■ **Document section**:
** Start **

Back Door Channels: The Price of Peace 07.05.13
Part II: The Camp David Accords

by

Howard Adelman

When I was in the Jerusalem Theatre at the historic moment of Sadat`s visit to Jerusalem when Sadat, Begin and Peres made speeches, I was overwhelmed with how articulate, witty, warm and forthcoming Sadat had been. Peres was also his usual serious political self clearly open to peace and welcoming to Sadat. Begin was the grouch. It was as if Sadat had not said anything and had not taken the bold step of coming to Jerusalem. Begin told Sadat about the Jews as victims of the Holocaust, as if Sadat was a school child. The second note Begin struck was on the Jewish historic right to Palestine and Jerusalem. Begin could have been giving a speech to Irgun followers in 1946. The session was filmed at the time, but there are no clips from the Jerusalem theatre included in the documentary, Back Door Channels: The Price of Peace.

I tried to indicate in my last blog what an amazing military and political leader Sadat had been. My own sense is that the film failed to convey the enormity of his role. As a military leader, he rivals Churchill for he had to remake a demoralized and dysfunctional military organization, depoliticize it and give it a sense of purpose and pride. He succeeded. In this blog I want to focus on Jimmy Carter. For he does deserve great credit for both initiating the Camp David talks and for personally mediating between two very opposite personalities, one of whom Carter detested. How did he do it? What does the documentary contribute to help us understand how the Camp David Accords were concluded? What happened in the thirteen days of negotiations at Camp David that allowed President Anwar el-Sadat of Egypt and Prime Minister Menachem Begin of Israel to sign an accord on 17 September 1978 at the White House to agree to end the state of war between Egypt and Israel? How do you pull off a peace accord when one of the leaders, Menachem Begin, is contemptuous of both Sadat and Carter and where Sadat despises and Carter comes to hate Begin?

** End **

■ **Extracted entries**:
** Start **

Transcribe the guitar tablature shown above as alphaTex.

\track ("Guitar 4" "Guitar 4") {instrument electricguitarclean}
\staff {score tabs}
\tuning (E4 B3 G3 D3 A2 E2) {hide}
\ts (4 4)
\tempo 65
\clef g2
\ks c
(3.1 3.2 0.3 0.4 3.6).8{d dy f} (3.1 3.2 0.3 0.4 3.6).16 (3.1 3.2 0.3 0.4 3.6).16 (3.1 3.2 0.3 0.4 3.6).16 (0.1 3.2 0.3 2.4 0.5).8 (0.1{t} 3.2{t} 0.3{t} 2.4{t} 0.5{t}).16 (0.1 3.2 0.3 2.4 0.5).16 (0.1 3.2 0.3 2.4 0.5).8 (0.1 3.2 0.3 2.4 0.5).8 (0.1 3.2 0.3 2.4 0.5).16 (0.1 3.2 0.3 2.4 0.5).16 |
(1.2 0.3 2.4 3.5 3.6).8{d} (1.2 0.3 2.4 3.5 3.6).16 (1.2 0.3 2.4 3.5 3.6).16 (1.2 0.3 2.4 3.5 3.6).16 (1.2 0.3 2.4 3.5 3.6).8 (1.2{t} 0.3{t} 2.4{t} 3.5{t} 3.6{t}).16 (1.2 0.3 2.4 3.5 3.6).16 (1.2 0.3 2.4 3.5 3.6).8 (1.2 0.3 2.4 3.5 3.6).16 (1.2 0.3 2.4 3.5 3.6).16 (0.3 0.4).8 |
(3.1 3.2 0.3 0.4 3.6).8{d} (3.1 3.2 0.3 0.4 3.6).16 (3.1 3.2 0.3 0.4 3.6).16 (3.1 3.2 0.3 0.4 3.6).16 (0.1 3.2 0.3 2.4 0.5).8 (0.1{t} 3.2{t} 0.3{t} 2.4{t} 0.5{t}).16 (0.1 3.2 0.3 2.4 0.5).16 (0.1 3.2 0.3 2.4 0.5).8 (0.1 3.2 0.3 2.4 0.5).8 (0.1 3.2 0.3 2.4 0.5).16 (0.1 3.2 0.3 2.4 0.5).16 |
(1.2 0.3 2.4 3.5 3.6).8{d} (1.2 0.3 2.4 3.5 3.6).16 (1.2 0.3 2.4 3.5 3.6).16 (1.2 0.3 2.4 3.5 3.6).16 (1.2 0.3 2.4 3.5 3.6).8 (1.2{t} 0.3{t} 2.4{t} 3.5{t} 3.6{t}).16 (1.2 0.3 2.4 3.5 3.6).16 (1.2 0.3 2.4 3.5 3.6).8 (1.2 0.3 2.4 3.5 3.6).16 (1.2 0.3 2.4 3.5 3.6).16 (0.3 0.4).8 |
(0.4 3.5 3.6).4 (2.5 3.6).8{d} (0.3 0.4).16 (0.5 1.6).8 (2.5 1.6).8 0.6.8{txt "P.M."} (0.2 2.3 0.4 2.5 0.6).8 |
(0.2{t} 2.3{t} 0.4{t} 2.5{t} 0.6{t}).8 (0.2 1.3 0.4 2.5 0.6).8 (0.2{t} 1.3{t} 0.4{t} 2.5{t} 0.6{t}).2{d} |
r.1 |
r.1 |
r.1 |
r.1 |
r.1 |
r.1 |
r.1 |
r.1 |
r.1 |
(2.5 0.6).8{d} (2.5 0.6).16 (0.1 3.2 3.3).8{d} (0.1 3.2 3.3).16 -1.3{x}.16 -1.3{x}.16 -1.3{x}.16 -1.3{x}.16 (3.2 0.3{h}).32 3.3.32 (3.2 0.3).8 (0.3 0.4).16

** End **

■ **Actions to take**:
**1.** Answer these from the Camp David piece, one line each:
(a) Where was the writer during Sadat's visit to Jerusalem?
(b) On what date did Sadat and Begin sign the accord at the White House?
(c) How many days did the negotiations at Camp David last?
**2.** Reproduce word for word the stretch of the Camp David piece from "When I was in" through "Price of Peace.".
**3.** Pick up the Camp David piece after its last sentence and keep writing it.

■ **Expected responses**:
**1.**
(a) In the Jerusalem Theatre.
(b) 17 September 1978.
(c) Thirteen days.

**2.**
When I was in the Jerusalem Theatre at the historic moment of Sadat`s visit to Jerusalem when Sadat, Begin and Peres made speeches, I was overwhelmed with how articulate, witty, warm and forthcoming Sadat had been. Peres was also his usual serious political self clearly open to peace and welcoming to Sadat. Begin was the grouch. It was as if Sadat had not said anything and had not taken the bold step of coming to Jerusalem. Begin told Sadat about the Jews as victims of the Holocaust, as if Sadat was a school child. The second note Begin struck was on the Jewish historic right to Palestine and Jerusalem. Begin could have been giving a speech to Irgun followers in 1946. The session was filmed at the time, but there are no clips from the Jerusalem theatre included in the documentary, Back Door Channels: The Price of Peace.

**3.**
One form of credit must be given to all three leaders – all three were very courteous gentlemen, even when they were separated by bitter differences. More specifically, Jimmy Carter was a true southern gentleman. He may often not hear what is really being said and somehow manage to convert what his said into his own predilections, but he was always the ultimate in consideration in ensuring that others had and were enabled to voice their views no matter how he weighed those views.

One might have expected that back door channels would be irrelevant now that direct talks between the leaders of the two states had been initiated. In fact, Leon Charney, an American lawyer who became an agent for Ezer Weizman’s book, not only played a small role in feeding information to Weizman that Sadat was sincere in wanting to make a peace deal based on return of the Sinai to Egypt, but during the Camp David discussions he served as the conduit between Ezer Weizman and Robert Lipshutz who had been close to Jimmy Carter for many years, had served as the treasurer in Jimmy Carter’s presidential campaign and then served as counsel to President Jimmy Carter from 1977 to 1979. That back channel was critical in overcoming personality blockages as well as figuring out how to get around roadblocks, such as the insistence that all land be returned to Egypt in exchange for peace and that provision be made for a settlement on the Palestinian issue.

As background, hinted at but not detailed in the documentary, Wolf Blitzer when he was a reporter for The Jerusalem Post contacted Robert Lifshutz and told him that there was a predominant narrative about Lipshutz circulating in Israel that Lipshutz was anti-Israel and even anti-Jewish even though Lipshutz was Jewish. Blitzer introduced Lipshutz to Leon Cheney who was close to Ezer Weizman. The film is particularly strong on the back channel developed from Carter to Lipshutz to Cheney to Weizman and from Lipshutz to Stuart Eizenstat who played the most important role in the senior White House staff in communicating to the Jewish community leadership in American and through them back to Begin. The back channels helped break down problems and determine what was possible and what was impossible. Strengthened by the information he received, especially on Begin’s views, Carter was able to come up with proposals that Ezer Weizman could sell Begin on directly. However, by focusing almost exclusively on the role of the back channel, the whole sense of perspective is lost.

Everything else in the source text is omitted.